= Using the information =
**A)** Give the name and date on every post heading in the KNPV bike forum thread, in the order they appear.
**B)** From the KNPV bike forum thread, extract the words starting at "i have no clue" and ending at "our standard wheels.", copied without any change.
**C)** Write what comes next in the KNPV bike forum thread, picking up right after its last line.

= Passage =
Segment Open

# knpv bike



## andrew kurtowicz (Nov 19, 2008)

ive looked everywhere and cant find a knpv bike for sale so im gonna end up just making one but i cant find the spoke covers they use can someone tell me if they are bought from somewhere or home made


----------



## chris haynie (Sep 15, 2009)

i have no clue what the KNPV wheel covers are made out of. not sure if they rigid or semi flexible. I did however use to race track bikes and do some time trial riding in events where wheel covers where legal. we (the riding club i was in) used to make wheel covers from shrink wrap film over our standard wheels.

heres a link i just dug up that is pretty close to exactly what i used to do http://www.cvccbike.com/misc/wheel_cover.html

i know some places sell the semi rigid wheel cover inserts, like these http://www.wheelbuilder.com/store/aero-disc-covers.html

they are commonly called aero disc covers, or aero wheel covers. they might be a PITA to find as they're real specialized equipment for track or time trial use.


----------



## chris haynie (Sep 15, 2009)

Segment Closed

= Excerpted data =
Segment Open

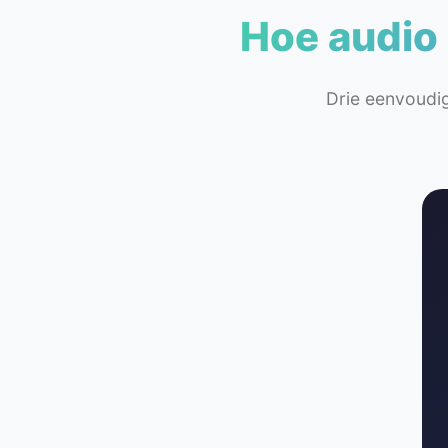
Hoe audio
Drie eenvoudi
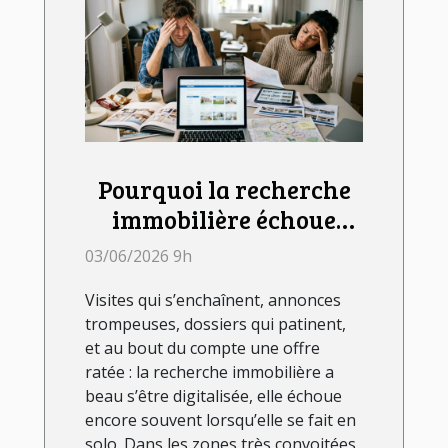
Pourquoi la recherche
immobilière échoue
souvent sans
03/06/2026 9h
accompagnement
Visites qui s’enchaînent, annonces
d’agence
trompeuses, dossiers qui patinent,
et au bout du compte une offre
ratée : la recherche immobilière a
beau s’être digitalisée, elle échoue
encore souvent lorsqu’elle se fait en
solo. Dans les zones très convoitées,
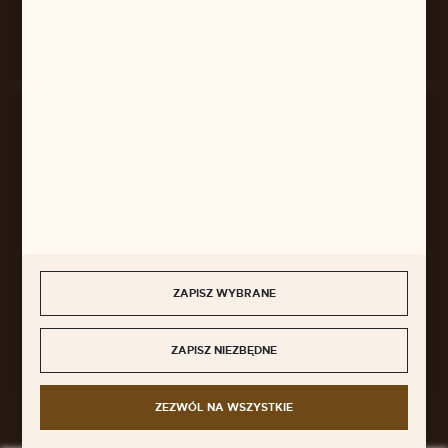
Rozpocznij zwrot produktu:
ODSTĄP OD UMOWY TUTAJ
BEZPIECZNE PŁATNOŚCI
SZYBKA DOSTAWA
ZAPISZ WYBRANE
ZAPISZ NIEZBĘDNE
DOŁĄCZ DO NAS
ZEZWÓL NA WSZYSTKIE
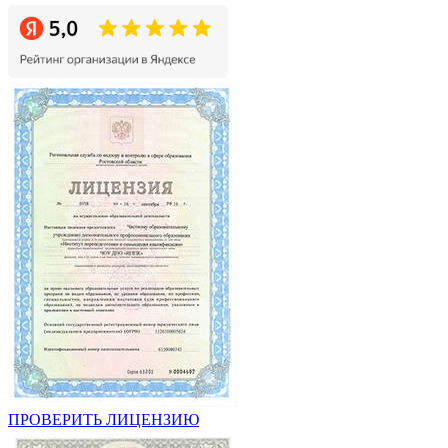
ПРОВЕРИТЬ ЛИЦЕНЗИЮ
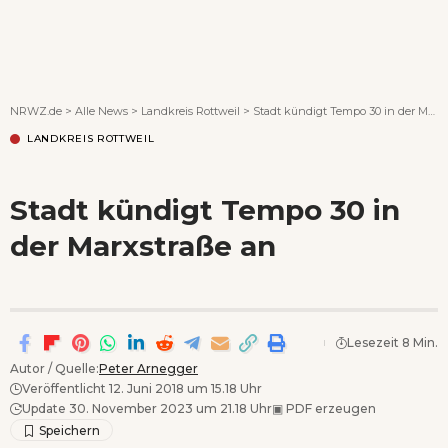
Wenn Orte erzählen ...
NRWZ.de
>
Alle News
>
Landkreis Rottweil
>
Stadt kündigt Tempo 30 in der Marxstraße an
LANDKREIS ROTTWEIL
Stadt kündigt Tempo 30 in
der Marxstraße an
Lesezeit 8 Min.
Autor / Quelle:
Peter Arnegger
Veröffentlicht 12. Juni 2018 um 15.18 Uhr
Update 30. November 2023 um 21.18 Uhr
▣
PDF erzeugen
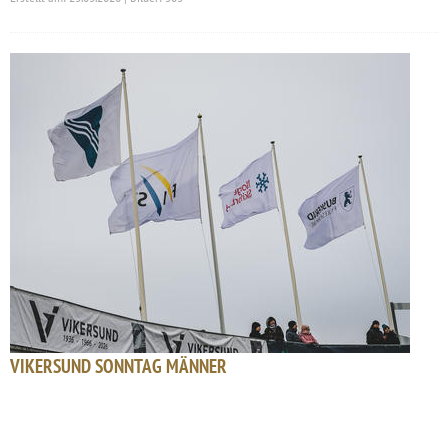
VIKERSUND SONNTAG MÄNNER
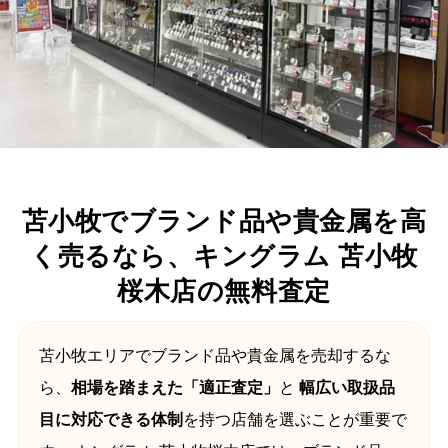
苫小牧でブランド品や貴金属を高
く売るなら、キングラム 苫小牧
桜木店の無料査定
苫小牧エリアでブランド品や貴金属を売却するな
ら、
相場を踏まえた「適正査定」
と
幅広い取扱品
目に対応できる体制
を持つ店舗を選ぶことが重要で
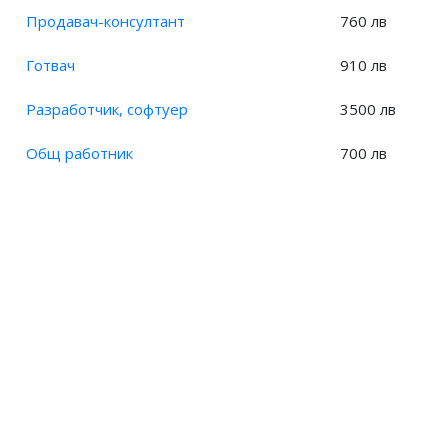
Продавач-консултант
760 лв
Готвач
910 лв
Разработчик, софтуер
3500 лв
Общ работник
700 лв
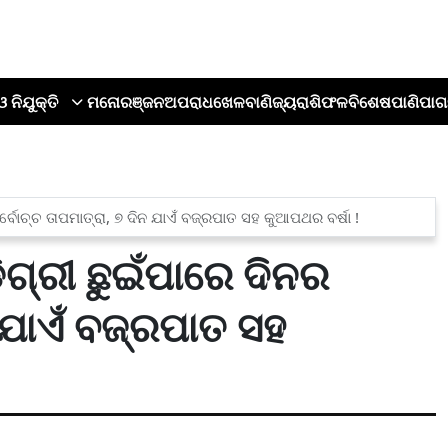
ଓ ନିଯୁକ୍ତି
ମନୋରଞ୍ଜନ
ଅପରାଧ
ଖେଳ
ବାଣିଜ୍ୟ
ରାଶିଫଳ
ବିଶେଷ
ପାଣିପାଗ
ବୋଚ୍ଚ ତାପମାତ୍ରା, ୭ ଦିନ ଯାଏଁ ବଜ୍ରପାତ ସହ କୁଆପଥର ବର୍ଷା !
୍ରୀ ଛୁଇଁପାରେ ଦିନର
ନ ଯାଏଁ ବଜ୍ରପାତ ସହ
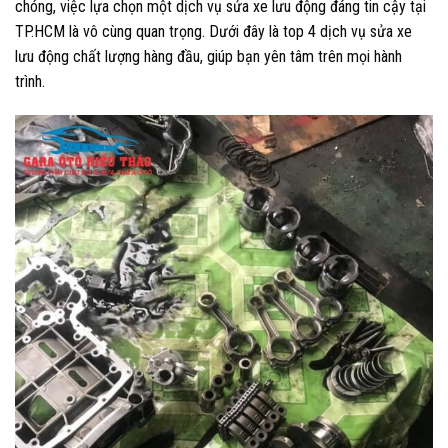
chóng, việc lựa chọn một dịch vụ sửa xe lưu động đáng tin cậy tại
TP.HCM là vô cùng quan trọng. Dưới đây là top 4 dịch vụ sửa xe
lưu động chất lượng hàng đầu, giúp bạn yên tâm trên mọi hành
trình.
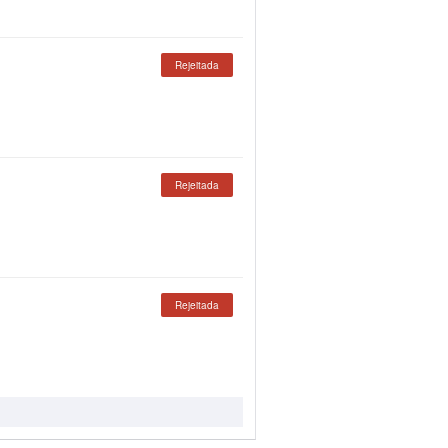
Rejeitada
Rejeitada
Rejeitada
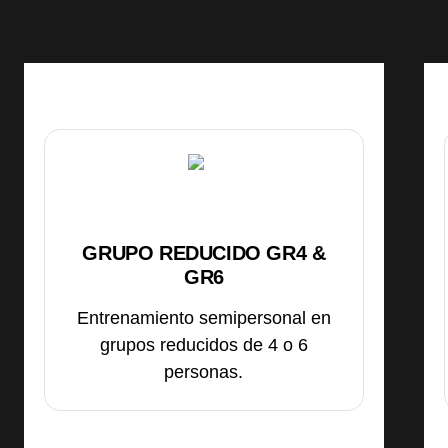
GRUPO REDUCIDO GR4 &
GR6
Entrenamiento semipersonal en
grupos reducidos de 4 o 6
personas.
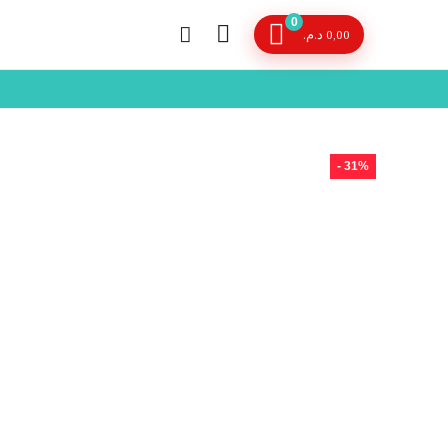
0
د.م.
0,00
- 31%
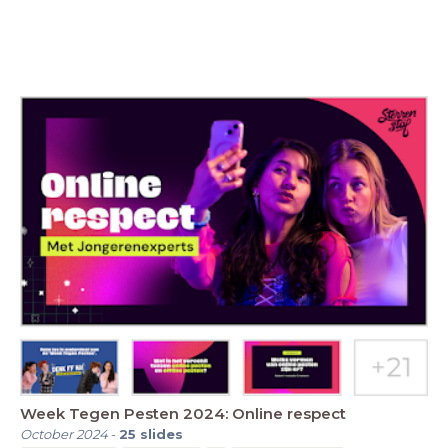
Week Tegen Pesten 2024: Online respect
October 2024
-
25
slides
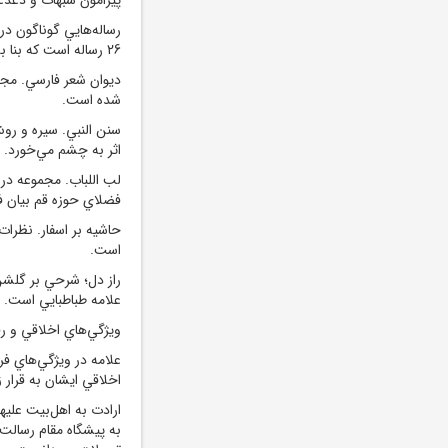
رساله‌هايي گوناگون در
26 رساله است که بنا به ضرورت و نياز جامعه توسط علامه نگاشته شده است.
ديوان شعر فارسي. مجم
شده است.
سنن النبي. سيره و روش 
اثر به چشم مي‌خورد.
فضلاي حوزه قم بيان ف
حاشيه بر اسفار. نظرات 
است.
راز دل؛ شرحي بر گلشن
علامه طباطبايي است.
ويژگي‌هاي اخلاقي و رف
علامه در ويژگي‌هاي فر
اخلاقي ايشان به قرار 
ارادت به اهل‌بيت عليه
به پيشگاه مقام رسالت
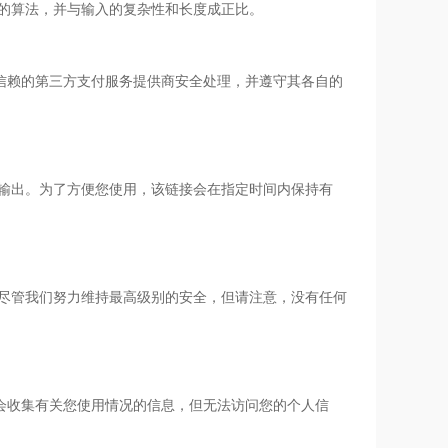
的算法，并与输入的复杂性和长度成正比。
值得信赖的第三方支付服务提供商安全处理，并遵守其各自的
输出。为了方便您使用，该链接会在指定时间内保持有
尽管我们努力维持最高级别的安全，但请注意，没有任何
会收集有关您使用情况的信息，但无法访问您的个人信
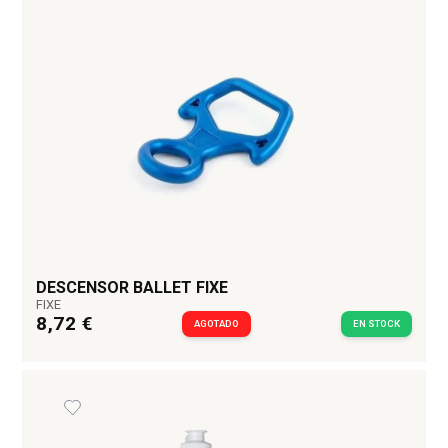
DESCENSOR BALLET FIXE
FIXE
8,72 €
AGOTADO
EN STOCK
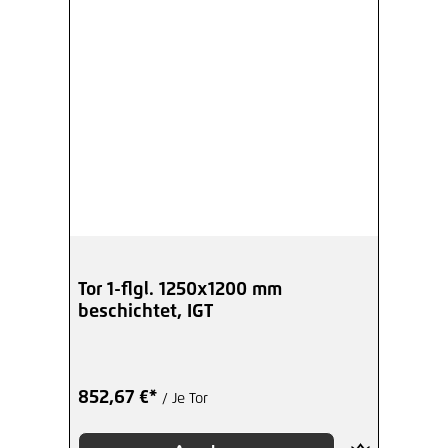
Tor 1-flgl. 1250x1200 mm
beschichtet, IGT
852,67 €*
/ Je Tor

Segment Closed

= Task results =
**A)**
1. andrew kurtowicz (Nov 19, 2008)
2. chris haynie (Sep 15, 2009)
3. chris haynie (Sep 15, 2009)

**B)**
i have no clue what the KNPV wheel covers are made out of. not sure if they rigid or semi flexible. I did however use to race track bikes and do some time trial riding in events where wheel covers where legal. we (the riding club i was in) used to make wheel covers from shrink wrap film over our standard wheels.

**C)**
one thing about any wheel covers thats very important is clearance b/w the chain/cog and the cover. whatever you decide to do about the cover just be sure you leave ample clearance for the chain when it is on the cog closest to the cover. dont install them on a geared casssete and use the cog furthest from the wheel cover as you measurement, you will need to fit them with the chain on the cog closest to the cover and ensure you have a few MM of clearance for the chain to "wiggle" without binding on the cover. from what i have seen all teh KNPV bikes are single speeds, so it wont matter that much if you use an SS, but if you adapt a geared rear wheel make sure the chain wont rub the cover.


----------



## Chris Michalek (Feb 13, 2008)

Too funny, not more than 20 minutes ago I was outside chatting with my neighbor and watching her son on the bike. The wheels had spoke covers and I was telling her that Police Dogs are trained around bikes that have spoke covers. I asked where she got them and she said Toys R Us.


----------



## andrew kurtowicz (Nov 19, 2008)

thanks for all the help chris i think im just gonna pick up a garage sale bike in the spring and "driveway engineer" some covers for the wheels and a chain cover


----------



## andrew kurtowicz (Nov 19, 2008)

toys "r" us SWEET !!!!


----------



## chris haynie (Sep 15, 2009)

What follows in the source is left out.